July 19, 2011

the endless knot

     For about a week, the clouds parted and the curiousness of life pulled me in.  The anger that hung thick like a fog was nowhere to be seen.  Finally, a break!  Surely, the grief would be felt again but it would manifest in different forms.  What naivete.  The fog of anger settles once again in the valley of my mind, thick as it ever was.  Nothing much catches my attention.  I wake up.  I spend half the day battling the fog of anger.  As it begins to slowly burn off, I am left exhausted by the struggle.  Once the anger is placated, nothing fills the emotional void.  Barren emptiness.  I go to sleep numb, wake up and greet the fog again the next morning.  I am Sisyphus, doomed to roll a boulder up the hill only to watch it roll down again.  Repeat ad nauseum.
     The Kubler-Ross model of grief seems to imply some linearity to it.  I am not feeling that.  It's cyclical to me.  Endlessly so.  So it was with some comfort that I came across this passage from Facing Death and Finding Hope:
      Within a few weeks, the "full awareness" of my loss cycled around again, and the heart-wrenching pain and despair were just as intense as they had been the previous month. I was shocked.
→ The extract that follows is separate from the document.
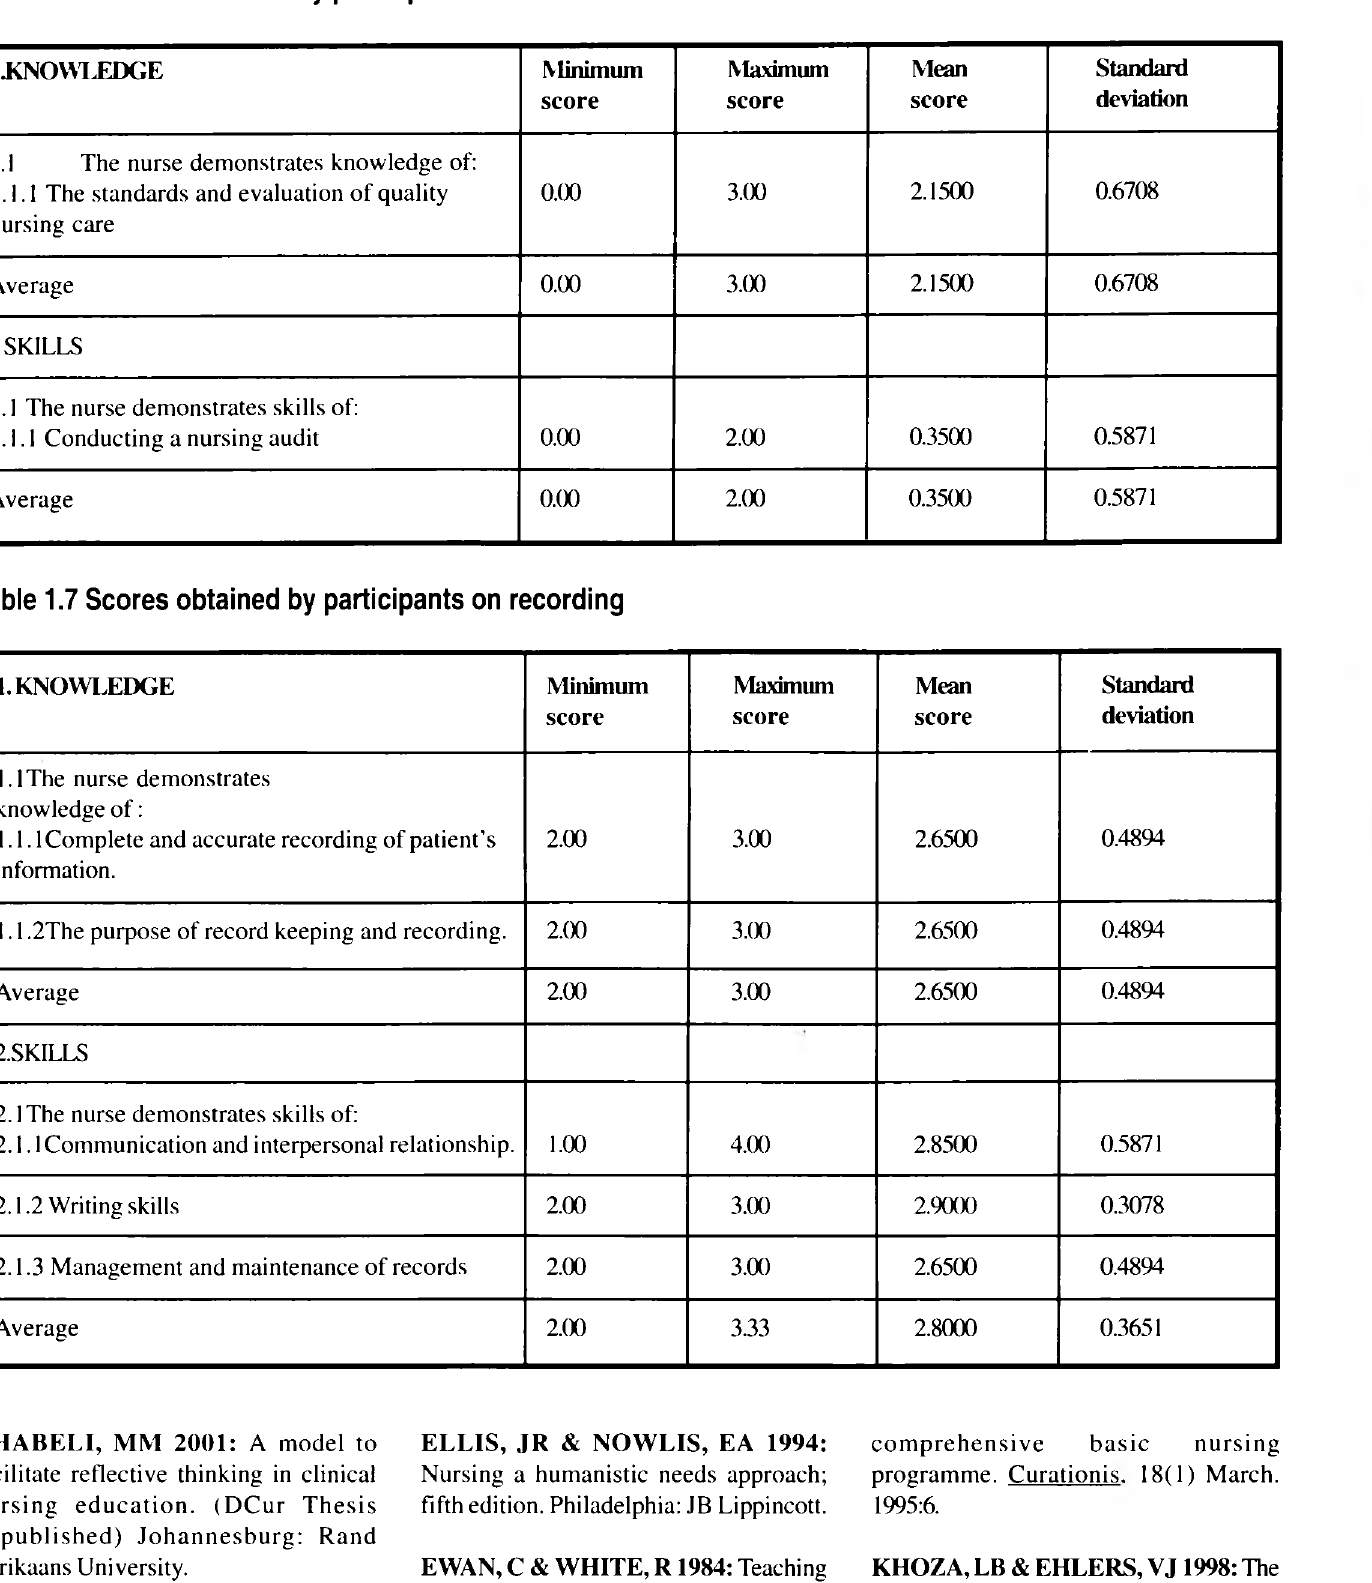
Table 1.6: Scores obtained by participants on evaluation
Why had the pain returned, as fresh and deep as before?
      "All right," I bargained, "maybe I didn't full experience and express all my grief, so this time I will, and then it will be finished."...A month later, the intense life-disrupting pain returned, along with my "full awareness" of the death.  The following month, again.  And the next month, again, with the same depth of intensity as the very first time.
      For two years, she went through this repeating cycle of grief - shock and disbelief, full awareness of the loss, and recovery - over the loss of her husband to cancer.  As she describes it, each trough was just as painful and just as raw as in the beginning.  Stages don't even begin to describe what I'm experiencing.  It's a chaotic labyrinth with no beginning and no end.  More of an endless knot, really.  A relatively recent study empirically tracked the emotions following a loss.  In this study, anger peaked at ~5.5 months followed by depression peaking at 6 months post loss.  And the downward slope after the peak wasn't exactly steep.  You mean this shit gets worse?

1 comment:

April Ellis said...

Isaac,

I was a classmate of Josh's at Austin College, although I didn't really know him. A friend let me know about your blog.

My dad died in January 2010, so I can relate well to many of the things you are experiencing. I just wanted to tell you that I think a growing number of people in the field are recognizing that grief is not linear at all, as you have discovered. To me it's been more like a blob, or an ocean that ebbs and flows and swirls around and is amorphous. It would be so much nicer if it were neat and tidy and linear, I think.

Thanks for sharing your thoughts. Although the subject matter is painful, you're a very talented writer.